Philip Clough, Kiehl's president since July 2003, says of the L'Oreal-owned brand that-unlike a lot of cosmetics that talk to a limited population-Kiehl's "is a brand for all seasons and all people."
Mr. Clough, 44, has supported that belief recently with a raft of new products and initiatives that span genders and generations, and not in a one-size-fits-all way. His long tenure in L'Oreal's professional products division working with hairstylists taught him a thing or two about customer service. And it's paid off.
Double-digit gains this year have come from a number of different sources. For the relaunch of Kiehl's 10-year-old baby line, events featuring baby book author Dr. Harvey Karp were held for expectant or new mothers in Kiehl's stores and specialty retailers. Those events, together with the sampling program that is the cornerstone of Kiehl's philosophy, have helped double the size of the baby business.

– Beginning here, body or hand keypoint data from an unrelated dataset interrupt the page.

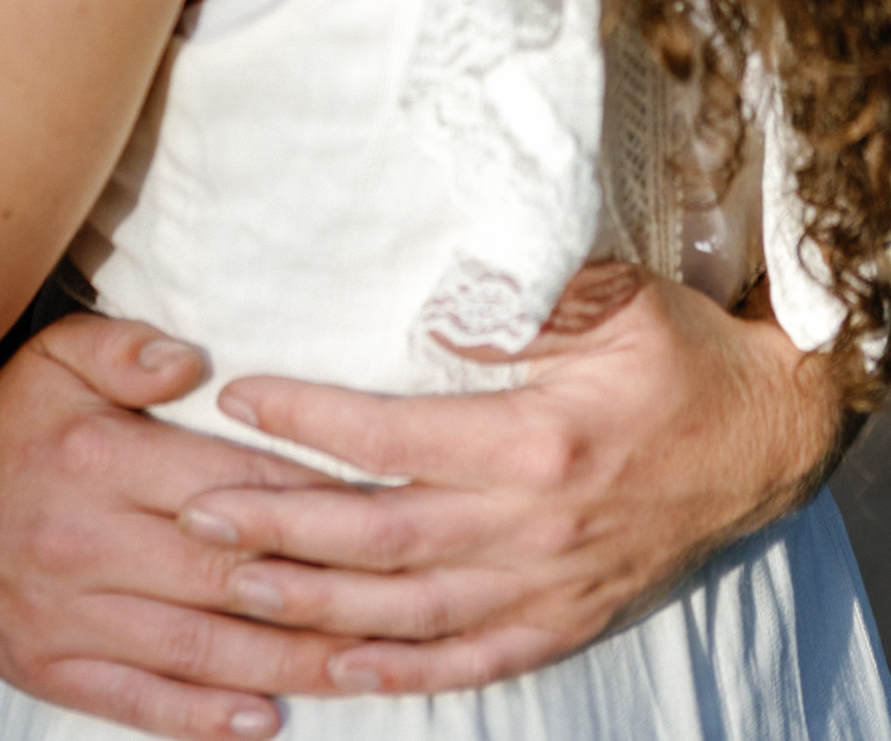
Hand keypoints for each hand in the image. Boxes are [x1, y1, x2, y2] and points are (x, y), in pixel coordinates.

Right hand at [0, 317, 349, 740]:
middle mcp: (89, 543)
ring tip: (362, 670)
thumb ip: (127, 350)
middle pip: (231, 579)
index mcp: (102, 460)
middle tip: (403, 606)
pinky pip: (138, 702)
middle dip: (323, 595)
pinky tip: (263, 719)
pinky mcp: (49, 664)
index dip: (313, 499)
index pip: (234, 485)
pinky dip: (203, 718)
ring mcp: (69, 615)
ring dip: (286, 665)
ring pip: (199, 650)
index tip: (382, 510)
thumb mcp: (55, 355)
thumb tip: (197, 362)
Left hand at [170, 264, 843, 697]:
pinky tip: (342, 668)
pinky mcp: (568, 616)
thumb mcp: (608, 294)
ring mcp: (550, 582)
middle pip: (380, 539)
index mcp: (534, 440)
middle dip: (280, 529)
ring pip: (411, 611)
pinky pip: (475, 658)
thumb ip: (516, 296)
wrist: (768, 433)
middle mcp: (534, 525)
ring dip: (316, 605)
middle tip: (196, 515)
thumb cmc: (677, 351)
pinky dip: (405, 669)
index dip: (307, 420)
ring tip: (236, 588)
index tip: (237, 400)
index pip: (391, 438)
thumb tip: (427, 293)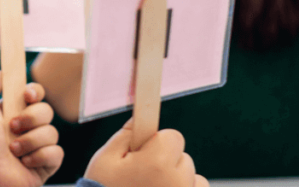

The company eschews traditional advertising for its public relations and sampling programs.
Similar success surrounded the launch last October of the Abysinne anti-aging cream intended to boost Kiehl's skincare offerings to a demographic looking for recourse to dermatological procedures. Now expanded into eye cream and lotion, the Abysinne line represents roughly 10% of Kiehl's overall business. Kiehl's many fans among magazine and newspaper editors spread the word of the creams, drawing multiple sellouts and lines out the doors.
Kiehl's has also capitalized more than most of its competitors on the growth in the men's cosmetics market, as its gender-neutral packaging and brand heritage of motorcycles and adventure sports have helped build its men's business into a rare 40% of overall sales.
To build relationships with another key group, Kiehl's also accelerated its activities with gay pride marches, expanding from participation with three last year to a total of six this year.
Sales have prompted expansion of four new stores since December, adding more sales and new customers to reach out to one by one.